- **HOW TO COMPLETE THIS TASK**: The listing needs restating word for word.

- **DATASET EXCERPTS**:
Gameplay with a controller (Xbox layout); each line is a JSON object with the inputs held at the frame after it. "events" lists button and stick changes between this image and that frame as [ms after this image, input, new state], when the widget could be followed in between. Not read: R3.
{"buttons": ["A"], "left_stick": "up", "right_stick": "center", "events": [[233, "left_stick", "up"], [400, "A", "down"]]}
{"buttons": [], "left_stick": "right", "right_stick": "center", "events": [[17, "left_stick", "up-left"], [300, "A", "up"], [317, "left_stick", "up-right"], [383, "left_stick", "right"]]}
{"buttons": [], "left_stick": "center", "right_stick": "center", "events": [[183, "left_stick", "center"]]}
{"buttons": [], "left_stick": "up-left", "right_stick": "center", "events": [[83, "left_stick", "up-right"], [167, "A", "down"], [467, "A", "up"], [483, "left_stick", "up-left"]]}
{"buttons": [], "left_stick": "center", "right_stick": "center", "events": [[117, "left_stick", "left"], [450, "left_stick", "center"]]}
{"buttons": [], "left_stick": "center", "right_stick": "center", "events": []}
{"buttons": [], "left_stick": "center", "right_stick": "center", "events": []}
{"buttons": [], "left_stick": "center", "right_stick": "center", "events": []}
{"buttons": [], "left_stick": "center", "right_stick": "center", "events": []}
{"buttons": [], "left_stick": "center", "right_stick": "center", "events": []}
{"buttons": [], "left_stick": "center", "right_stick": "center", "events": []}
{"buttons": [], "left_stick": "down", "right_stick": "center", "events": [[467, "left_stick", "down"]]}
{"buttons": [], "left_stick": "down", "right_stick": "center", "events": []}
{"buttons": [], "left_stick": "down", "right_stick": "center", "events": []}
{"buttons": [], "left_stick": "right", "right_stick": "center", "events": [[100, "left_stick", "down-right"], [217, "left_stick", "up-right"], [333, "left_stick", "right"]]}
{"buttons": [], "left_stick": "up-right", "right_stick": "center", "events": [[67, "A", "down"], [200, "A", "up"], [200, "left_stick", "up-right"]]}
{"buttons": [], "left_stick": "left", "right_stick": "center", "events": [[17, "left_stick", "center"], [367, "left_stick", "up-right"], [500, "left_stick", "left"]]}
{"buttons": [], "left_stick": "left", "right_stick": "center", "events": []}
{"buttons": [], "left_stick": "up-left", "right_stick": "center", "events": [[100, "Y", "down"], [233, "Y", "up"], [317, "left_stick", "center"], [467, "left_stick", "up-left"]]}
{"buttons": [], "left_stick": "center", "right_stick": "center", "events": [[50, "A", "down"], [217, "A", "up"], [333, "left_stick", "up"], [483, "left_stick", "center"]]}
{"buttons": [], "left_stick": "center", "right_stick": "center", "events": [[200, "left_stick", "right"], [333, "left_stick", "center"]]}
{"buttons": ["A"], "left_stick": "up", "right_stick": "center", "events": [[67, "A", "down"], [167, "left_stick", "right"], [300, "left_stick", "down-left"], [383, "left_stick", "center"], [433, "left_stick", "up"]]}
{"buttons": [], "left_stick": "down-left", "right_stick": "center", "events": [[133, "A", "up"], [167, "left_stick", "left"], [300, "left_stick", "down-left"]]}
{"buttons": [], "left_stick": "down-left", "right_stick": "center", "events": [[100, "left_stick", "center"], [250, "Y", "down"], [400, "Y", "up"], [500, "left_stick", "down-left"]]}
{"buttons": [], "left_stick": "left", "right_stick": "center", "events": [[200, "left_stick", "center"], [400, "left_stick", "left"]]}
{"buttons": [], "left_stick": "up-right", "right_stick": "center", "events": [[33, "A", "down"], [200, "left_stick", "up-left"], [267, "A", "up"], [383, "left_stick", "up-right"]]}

- **ANSWER AREA**:
Gameplay with a controller (Xbox layout); each line is a JSON object with the inputs held at the frame after it. "events" lists button and stick changes between this image and that frame as [ms after this image, input, new state], when the widget could be followed in between. Not read: R3.
{"buttons": ["A"], "left_stick": "up", "right_stick": "center", "events": [[233, "left_stick", "up"], [400, "A", "down"]]}
{"buttons": [], "left_stick": "right", "right_stick": "center", "events": [[17, "left_stick", "up-left"], [300, "A", "up"], [317, "left_stick", "up-right"], [383, "left_stick", "right"]]}
{"buttons": [], "left_stick": "center", "right_stick": "center", "events": [[183, "left_stick", "center"]]}
{"buttons": [], "left_stick": "up-left", "right_stick": "center", "events": [[83, "left_stick", "up-right"], [167, "A", "down"], [467, "A", "up"], [483, "left_stick", "up-left"]]}
{"buttons": [], "left_stick": "center", "right_stick": "center", "events": [[117, "left_stick", "left"], [450, "left_stick", "center"]]}
{"buttons": [], "left_stick": "center", "right_stick": "center", "events": []}
{"buttons": [], "left_stick": "center", "right_stick": "center", "events": []}
{"buttons": [], "left_stick": "center", "right_stick": "center", "events": []}
{"buttons": [], "left_stick": "center", "right_stick": "center", "events": []}
{"buttons": [], "left_stick": "center", "right_stick": "center", "events": []}
{"buttons": [], "left_stick": "center", "right_stick": "center", "events": []}
{"buttons": [], "left_stick": "down", "right_stick": "center", "events": [[467, "left_stick", "down"]]}
{"buttons": [], "left_stick": "down", "right_stick": "center", "events": []}
{"buttons": [], "left_stick": "down", "right_stick": "center", "events": []}
{"buttons": [], "left_stick": "right", "right_stick": "center", "events": [[100, "left_stick", "down-right"], [217, "left_stick", "up-right"], [333, "left_stick", "right"]]}
{"buttons": [], "left_stick": "up-right", "right_stick": "center", "events": [[67, "A", "down"], [200, "A", "up"], [200, "left_stick", "up-right"]]}
{"buttons": [], "left_stick": "left", "right_stick": "center", "events": [[17, "left_stick", "center"], [367, "left_stick", "up-right"], [500, "left_stick", "left"]]}
{"buttons": [], "left_stick": "left", "right_stick": "center", "events": []}
{"buttons": [], "left_stick": "up-left", "right_stick": "center", "events": [[100, "Y", "down"], [233, "Y", "up"], [317, "left_stick", "center"], [467, "left_stick", "up-left"]]}
{"buttons": [], "left_stick": "center", "right_stick": "center", "events": [[50, "A", "down"], [217, "A", "up"], [333, "left_stick", "up"], [483, "left_stick", "center"]]}
{"buttons": [], "left_stick": "center", "right_stick": "center", "events": [[200, "left_stick", "right"], [333, "left_stick", "center"]]}
{"buttons": ["A"], "left_stick": "up", "right_stick": "center", "events": [[67, "A", "down"], [167, "left_stick", "right"], [300, "left_stick", "down-left"], [383, "left_stick", "center"], [433, "left_stick", "up"]]}
{"buttons": [], "left_stick": "down-left", "right_stick": "center", "events": [[133, "A", "up"], [167, "left_stick", "left"], [300, "left_stick", "down-left"]]}
{"buttons": [], "left_stick": "down-left", "right_stick": "center", "events": [[100, "left_stick", "center"], [250, "Y", "down"], [400, "Y", "up"], [500, "left_stick", "down-left"]]}
{"buttons": [], "left_stick": "left", "right_stick": "center", "events": [[200, "left_stick", "center"], [400, "left_stick", "left"]]}
{"buttons": [], "left_stick": "up-right", "right_stick": "center", "events": [[33, "A", "down"], [200, "left_stick", "up-left"], [267, "A", "up"], [383, "left_stick", "up-right"]]}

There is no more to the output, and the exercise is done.